• **Job**
Rewrite the data below with every "smart contract" replaced by "escrow contract" and nothing else changed. Leave the pictures out of your answer.

---

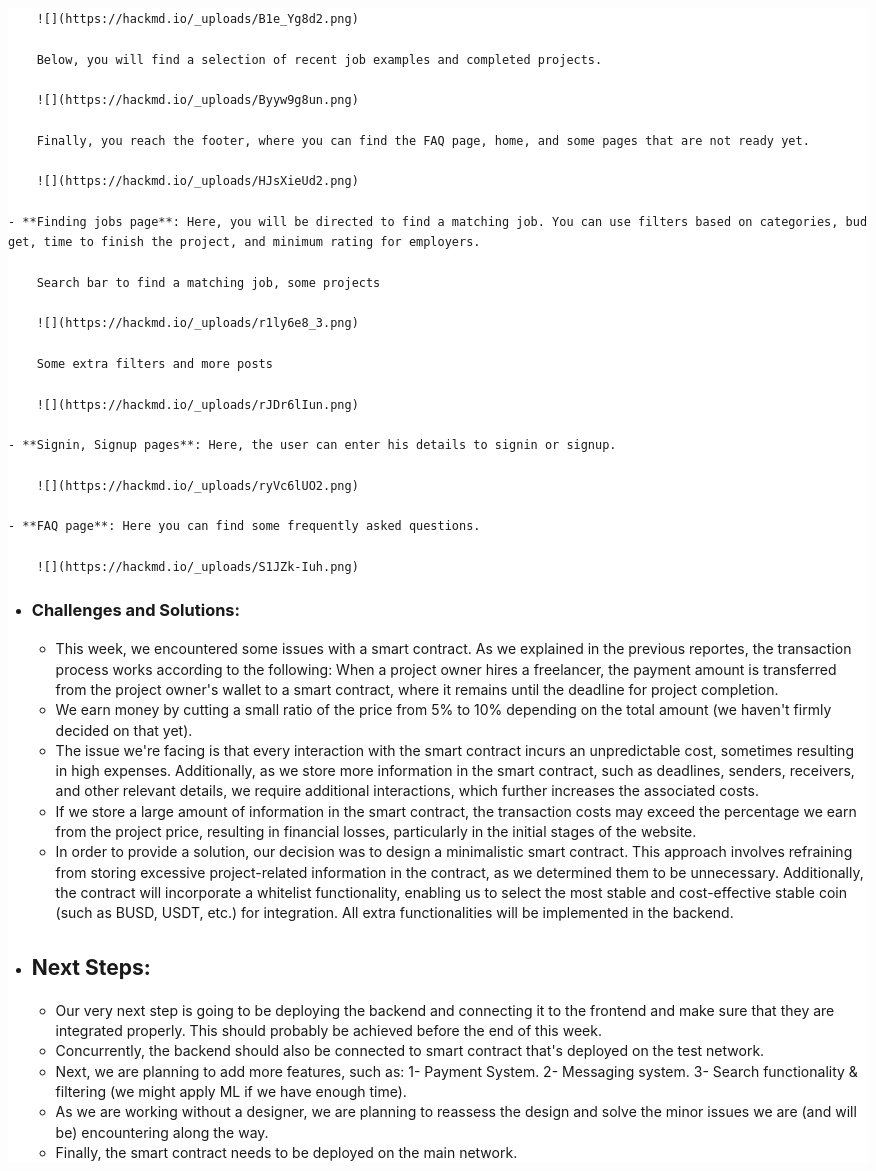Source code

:        ![](https://hackmd.io/_uploads/B1e_Yg8d2.png)

        Below, you will find a selection of recent job examples and completed projects.

        ![](https://hackmd.io/_uploads/Byyw9g8un.png)

        Finally, you reach the footer, where you can find the FAQ page, home, and some pages that are not ready yet.

        ![](https://hackmd.io/_uploads/HJsXieUd2.png)

    - **Finding jobs page**: Here, you will be directed to find a matching job. You can use filters based on categories, budget, time to finish the project, and minimum rating for employers. 

        Search bar to find a matching job, some projects

        ![](https://hackmd.io/_uploads/r1ly6e8_3.png)

        Some extra filters and more posts

        ![](https://hackmd.io/_uploads/rJDr6lIun.png)

    - **Signin, Signup pages**: Here, the user can enter his details to signin or signup.

        ![](https://hackmd.io/_uploads/ryVc6lUO2.png)

    - **FAQ page**: Here you can find some frequently asked questions.

        ![](https://hackmd.io/_uploads/S1JZk-Iuh.png)


 - ### **Challenges and Solutions:**
 
     - This week, we encountered some issues with a smart contract. As we explained in the previous reportes, the transaction process works according to the following: When a project owner hires a freelancer, the payment amount is transferred from the project owner's wallet to a smart contract, where it remains until the deadline for project completion.
     - We earn money by cutting a small ratio of the price from 5% to 10% depending on the total amount (we haven't firmly decided on that yet).
     - The issue we're facing is that every interaction with the smart contract incurs an unpredictable cost, sometimes resulting in high expenses. Additionally, as we store more information in the smart contract, such as deadlines, senders, receivers, and other relevant details, we require additional interactions, which further increases the associated costs.
     - If we store a large amount of information in the smart contract, the transaction costs may exceed the percentage we earn from the project price, resulting in financial losses, particularly in the initial stages of the website. 
     - In order to provide a solution, our decision was to design a minimalistic smart contract. This approach involves refraining from storing excessive project-related information in the contract, as we determined them to be unnecessary. Additionally, the contract will incorporate a whitelist functionality, enabling us to select the most stable and cost-effective stable coin (such as BUSD, USDT, etc.) for integration. All extra functionalities will be implemented in the backend.
   
- ## **Next Steps:**
  
  - Our very next step is going to be deploying the backend and connecting it to the frontend and make sure that they are integrated properly. This should probably be achieved before the end of this week.
  - Concurrently, the backend should also be connected to smart contract that's deployed on the test network.
  - Next, we are planning to add more features, such as:
      1- Payment System.
      2- Messaging system.
      3- Search functionality & filtering (we might apply ML if we have enough time).
  - As we are working without a designer, we are planning to reassess the design and solve the minor issues we are (and will be) encountering along the way.
  - Finally, the smart contract needs to be deployed on the main network.
      
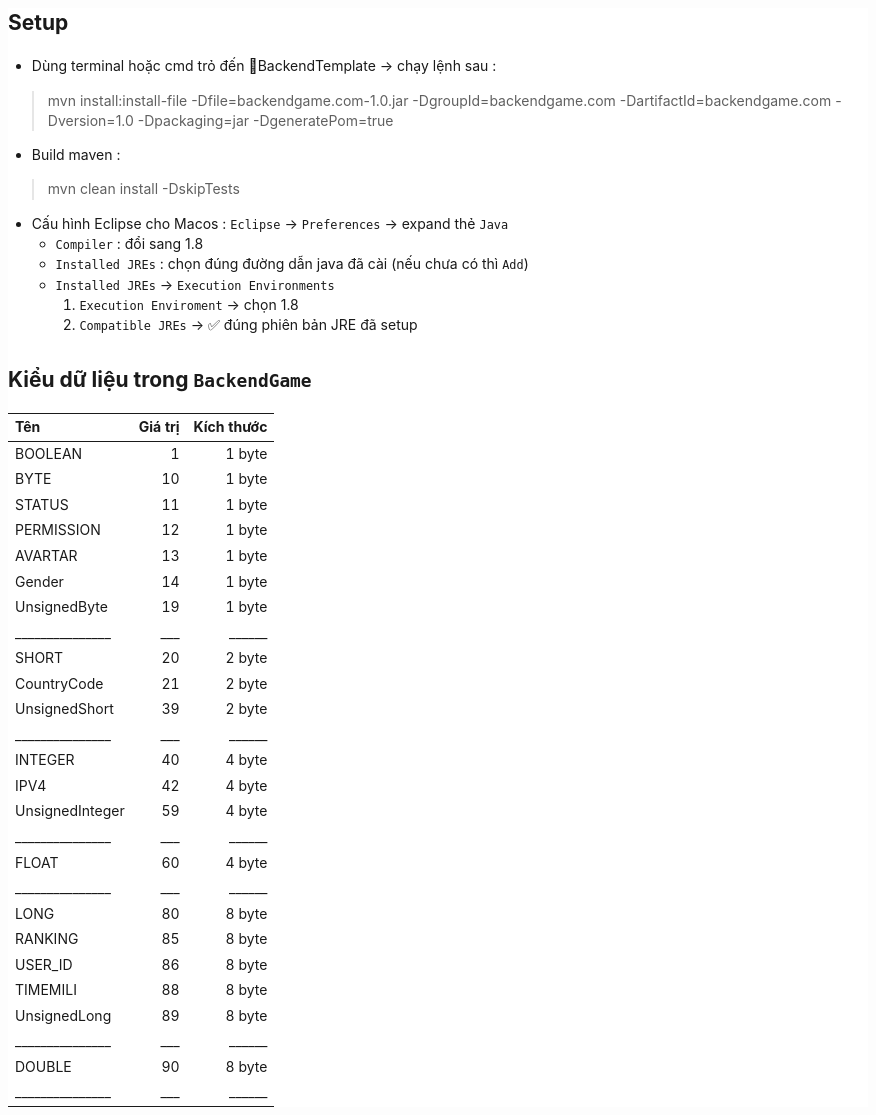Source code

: ## Setup

- Dùng terminal hoặc cmd trỏ đến 📁BackendTemplate → chạy lệnh sau : 
>mvn install:install-file -Dfile=backendgame.com-1.0.jar -DgroupId=backendgame.com -DartifactId=backendgame.com -Dversion=1.0 -Dpackaging=jar -DgeneratePom=true

- Build maven : 
> mvn clean install -DskipTests

- Cấu hình Eclipse cho Macos : `Eclipse` → `Preferences` → expand thẻ `Java`
	- `Compiler` : đổi sang 1.8
 	- `Installed JREs` : chọn đúng đường dẫn java đã cài (nếu chưa có thì `Add`)
	- `Installed JREs` → `Execution Environments`
		1. `Execution Enviroment` → chọn 1.8
		2. `Compatible JREs` → :white_check_mark: đúng phiên bản JRE đã setup

## Kiểu dữ liệu trong `BackendGame`
| Tên  | Giá trị  | Kích thước |
| :------------ | ---------------: | -----:|
| BOOLEAN | 1 | 1 byte |
| BYTE | 10 | 1 byte |
| STATUS | 11 | 1 byte |
| PERMISSION | 12 | 1 byte |
| AVARTAR | 13 | 1 byte |
| Gender | 14 | 1 byte |
| UnsignedByte | 19 | 1 byte |
| _______________ | ___ | ______ |
| SHORT | 20 | 2 byte |
| CountryCode | 21 | 2 byte |
| UnsignedShort | 39 | 2 byte |
| _______________ | ___ | ______ |
| INTEGER | 40 | 4 byte |
| IPV4 | 42 | 4 byte |
| UnsignedInteger | 59 | 4 byte |
| _______________ | ___ | ______ |
| FLOAT | 60 | 4 byte |
| _______________ | ___ | ______ |
| LONG | 80 | 8 byte |
| RANKING | 85 | 8 byte |
| USER_ID | 86 | 8 byte |
| TIMEMILI | 88 | 8 byte |
| UnsignedLong | 89 | 8 byte |
| _______________ | ___ |   ______ |
| DOUBLE | 90 | 8 byte |
| _______________ | ___ |   ______ |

---

• **Task answer**
Source code

:        ![](https://hackmd.io/_uploads/B1e_Yg8d2.png)

        Below, you will find a selection of recent job examples and completed projects.

        ![](https://hackmd.io/_uploads/Byyw9g8un.png)

        Finally, you reach the footer, where you can find the FAQ page, home, and some pages that are not ready yet.

        ![](https://hackmd.io/_uploads/HJsXieUd2.png)

    - **Finding jobs page**: Here, you will be directed to find a matching job. You can use filters based on categories, budget, time to finish the project, and minimum rating for employers. 

        Search bar to find a matching job, some projects

        ![](https://hackmd.io/_uploads/r1ly6e8_3.png)

        Some extra filters and more posts

        ![](https://hackmd.io/_uploads/rJDr6lIun.png)

    - **Signin, Signup pages**: Here, the user can enter his details to signin or signup.

        ![](https://hackmd.io/_uploads/ryVc6lUO2.png)

    - **FAQ page**: Here you can find some frequently asked questions.

        ![](https://hackmd.io/_uploads/S1JZk-Iuh.png)


 - ### **Challenges and Solutions:**
 
     - This week, we encountered some issues with a escrow contract. As we explained in the previous reportes, the transaction process works according to the following: When a project owner hires a freelancer, the payment amount is transferred from the project owner's wallet to a escrow contract, where it remains until the deadline for project completion.
     - We earn money by cutting a small ratio of the price from 5% to 10% depending on the total amount (we haven't firmly decided on that yet).
     - The issue we're facing is that every interaction with the escrow contract incurs an unpredictable cost, sometimes resulting in high expenses. Additionally, as we store more information in the escrow contract, such as deadlines, senders, receivers, and other relevant details, we require additional interactions, which further increases the associated costs.
     - If we store a large amount of information in the escrow contract, the transaction costs may exceed the percentage we earn from the project price, resulting in financial losses, particularly in the initial stages of the website. 
     - In order to provide a solution, our decision was to design a minimalistic escrow contract. This approach involves refraining from storing excessive project-related information in the contract, as we determined them to be unnecessary. Additionally, the contract will incorporate a whitelist functionality, enabling us to select the most stable and cost-effective stable coin (such as BUSD, USDT, etc.) for integration. All extra functionalities will be implemented in the backend.
   
- ## **Next Steps:**
  
  - Our very next step is going to be deploying the backend and connecting it to the frontend and make sure that they are integrated properly. This should probably be achieved before the end of this week.
  - Concurrently, the backend should also be connected to escrow contract that's deployed on the test network.
  - Next, we are planning to add more features, such as:
      1- Payment System.
      2- Messaging system.
      3- Search functionality & filtering (we might apply ML if we have enough time).
  - As we are working without a designer, we are planning to reassess the design and solve the minor issues we are (and will be) encountering along the way.
  - Finally, the escrow contract needs to be deployed on the main network.
      
Source code

: ## Setup

- Dùng terminal hoặc cmd trỏ đến 📁BackendTemplate → chạy lệnh sau : 
>mvn install:install-file -Dfile=backendgame.com-1.0.jar -DgroupId=backendgame.com -DartifactId=backendgame.com -Dversion=1.0 -Dpackaging=jar -DgeneratePom=true

- Build maven : 
> mvn clean install -DskipTests

- Cấu hình Eclipse cho Macos : `Eclipse` → `Preferences` → expand thẻ `Java`
	- `Compiler` : đổi sang 1.8
 	- `Installed JREs` : chọn đúng đường dẫn java đã cài (nếu chưa có thì `Add`)
	- `Installed JREs` → `Execution Environments`
		1. `Execution Enviroment` → chọn 1.8
		2. `Compatible JREs` → :white_check_mark: đúng phiên bản JRE đã setup

## Kiểu dữ liệu trong `BackendGame`
| Tên  | Giá trị  | Kích thước |
| :------------ | ---------------: | -----:|
| BOOLEAN | 1 | 1 byte |
| BYTE | 10 | 1 byte |
| STATUS | 11 | 1 byte |
| PERMISSION | 12 | 1 byte |
| AVARTAR | 13 | 1 byte |
| Gender | 14 | 1 byte |
| UnsignedByte | 19 | 1 byte |
| _______________ | ___ | ______ |
| SHORT | 20 | 2 byte |
| CountryCode | 21 | 2 byte |
| UnsignedShort | 39 | 2 byte |
| _______________ | ___ | ______ |
| INTEGER | 40 | 4 byte |
| IPV4 | 42 | 4 byte |
| UnsignedInteger | 59 | 4 byte |
| _______________ | ___ | ______ |
| FLOAT | 60 | 4 byte |
| _______________ | ___ | ______ |
| LONG | 80 | 8 byte |
| RANKING | 85 | 8 byte |
| USER_ID | 86 | 8 byte |
| TIMEMILI | 88 | 8 byte |
| UnsignedLong | 89 | 8 byte |
| _______________ | ___ |   ______ |
| DOUBLE | 90 | 8 byte |
| _______________ | ___ |   ______ |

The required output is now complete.